==== DATA
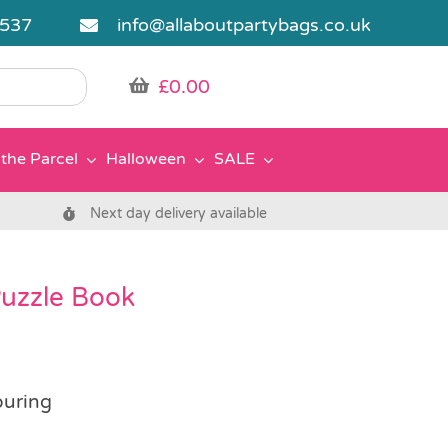
5537
info@allaboutpartybags.co.uk
£
0.00
the Parcel
Halloween
SALE
Next day delivery available
Puzzle Book
ouring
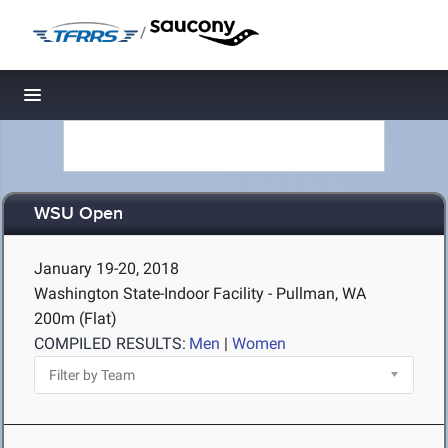
/
Toggle navigation
WSU Open
January 19-20, 2018
Washington State-Indoor Facility - Pullman, WA
200m (Flat)
COMPILED RESULTS:
Men
|
Women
========
WHAT YOU NEED TO DO ::
Format the text lines of all the items above as a JSON list of strings, one string per line, with blank lines left out. Leave the pictures out of the answer.

EXERCISE OUTPUT ::
[
  "5537",
  "info@allaboutpartybags.co.uk",
  "£",
  "0.00",
  "the Parcel",
  "Halloween",
  "SALE",
  "Next day delivery available",
  "Puzzle Book",
  "ouring",
  "/",
  "Toggle navigation",
  "WSU Open",
  "January 19-20, 2018",
  "Washington State-Indoor Facility - Pullman, WA",
  "200m (Flat)",
  "COMPILED RESULTS:",
  "Men",
  "|",
  "Women"
]